Religious Poetry in a Secular Age

Peter O'Leary

Columbia University Press

How do poets use language to render the transcendent, often dizzyingly inexpressible nature of the divine? In an age of secularism, does spirituality have a place in modern American poetry? In Thick and Dazzling Darkness, Peter O’Leary reads a diverse set of writers to argue for the existence and importance of religious poetry in twentieth- and twenty-first-century American literature. He traces a poetic genealogy that begins with Whitman and Dickinson and continues in the work of contemporary writers to illuminate an often obscured but still central spiritual impulse that has shaped the production and imagination of American poetry.

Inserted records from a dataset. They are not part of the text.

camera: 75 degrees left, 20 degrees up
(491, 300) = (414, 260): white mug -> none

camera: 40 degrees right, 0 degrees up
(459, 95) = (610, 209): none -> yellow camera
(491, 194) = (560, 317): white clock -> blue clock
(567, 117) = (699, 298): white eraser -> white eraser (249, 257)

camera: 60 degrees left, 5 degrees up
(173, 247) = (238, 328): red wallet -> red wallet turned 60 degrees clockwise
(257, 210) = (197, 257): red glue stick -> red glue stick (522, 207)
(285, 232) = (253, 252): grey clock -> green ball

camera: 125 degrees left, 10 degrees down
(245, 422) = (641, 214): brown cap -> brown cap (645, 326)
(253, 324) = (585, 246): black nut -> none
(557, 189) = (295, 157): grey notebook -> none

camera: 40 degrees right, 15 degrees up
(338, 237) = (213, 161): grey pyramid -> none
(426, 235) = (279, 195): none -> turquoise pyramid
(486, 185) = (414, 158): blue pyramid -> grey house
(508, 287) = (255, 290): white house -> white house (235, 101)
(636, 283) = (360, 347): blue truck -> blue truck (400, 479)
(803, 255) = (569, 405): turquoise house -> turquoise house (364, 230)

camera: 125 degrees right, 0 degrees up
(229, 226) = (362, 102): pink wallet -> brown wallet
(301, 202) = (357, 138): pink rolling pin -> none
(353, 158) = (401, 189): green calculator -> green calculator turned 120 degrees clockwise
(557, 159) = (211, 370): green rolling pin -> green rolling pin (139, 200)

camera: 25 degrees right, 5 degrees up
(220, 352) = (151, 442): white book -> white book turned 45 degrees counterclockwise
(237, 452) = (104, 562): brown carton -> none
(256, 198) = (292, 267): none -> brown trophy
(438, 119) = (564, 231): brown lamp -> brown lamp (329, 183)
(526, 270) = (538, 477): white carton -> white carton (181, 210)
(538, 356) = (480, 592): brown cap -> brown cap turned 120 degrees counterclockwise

O’Leary presents close and comprehensive readings of the modernist, late-modernist, and postmodern poets Robinson Jeffers, Frank Samperi, and Robert Duncan, as well as the contemporary poets Joseph Donahue, Geoffrey Hill, Fanny Howe, Nathaniel Mackey, Pam Rehm, and Lissa Wolsak. Examining how these poets drew on a variety of traditions, including Catholicism, Gnosticism, the Kabbalah, and mysticism, the book considers how modern and contemporary poets have articulated the spiritual in their work. O’Leary also argues that an anxiety of misunderstanding exists in the study and writing of poetry between secular and religious impulses and that the religious nature of poets’ works is too often marginalized or misunderstood. Examining the works of a specific poet in each chapter, O’Leary reveals their complexity and offers a defense of the value and meaning of religious poetry against the grain of a secular society.
Our secular age has turned its back on the irrevocable richness of religious thought, which hovers in highly conscious and unconscious modalities and is brought to life, into new certainties and doubts, in Peter O’Leary’s Thick and Dazzling Darkness. O’Leary’s intensive knowledge of religious and poetry studies serves to make manifest the dark brilliance of his selected poets. The result is a revelatory exegesis of “the divine blazed in words,” “the hidden radiating core” of it. I know of no other critic who moves as decisively and deftly between concept and poetry’s sensuous fold. Jeanne Heuving, author of The Transmutation of Love and Avant-Garde Poetics
Thick and Dazzling Darkness undertakes the daunting task of exploring spirituality (qua poetry) in a way that connects such otherwise dissimilar poets as the self-consciously backward-looking Robinson Jeffers, the peculiarly American modernism of Robert Duncan, and the (at)tendent postmodernism of Fanny Howe and Nathaniel Mackey. O'Leary creates a conceptual fabric through which we can "read" this diverse group of poets—some well-served in scholarly circles, others rapidly falling off the American poetry radar. Given our cultural predicament as Americans, this work could not be more timely. G. C. Waldrep, Bucknell University
Thick and Dazzling Darkness stands as a most powerful expression of the interaction between religion and poetry, crystallized into a series of gorgeously written chapters on a select group of poets and around a single question: "How does one write Christian mystical poetry in a secular culture?” There are so many insights here. O’Leary’s text, like a great poem, shivers and gleams from within, giving to each reader what she or he most needs. Jeffrey J. Kripal, Rice University
Acknowledgments
Introduction: Religious Poetry in a Secular Age
1. A Mystical Theology of Angelic Despair: Writing Religious Poetry and the Trilogy of Frank Samperi
2. Robinson Jeffers, the Man from Whom God Hid Everything
3. Spiritual Osmosis: Absorbing the Influence in Geoffrey Hill’s Later Poetry
4. Prophetic Frustrations: Robert Duncan’s Tribunals
5. What Lies Beneath My Copy of Eternity? Religious Language in the Poetry of Lissa Wolsak
6. Catholics: Reading Fanny Howe
7. Robert Duncan’s Celestial Hierarchy
8. The Long Huthered Hajj: Nathaniel Mackey’s Esotericism
9. Apocalypticism: A Way Forward for Poetry
Conclusion: Why Not Be Totally Changed Into Fire?
Permissions
Notes
Bibliography
Index

About the Author

Peter O’Leary is the author of Gnostic Contagion: Robert Duncan and the Poetry of Illness (2002), as well as several books of poetry, most recently The Sampo (2016), and he is the editor of a new edition of Ronald Johnson’s ARK (2013). He teaches at the School of the Art Institute of Chicago and the University of Chicago.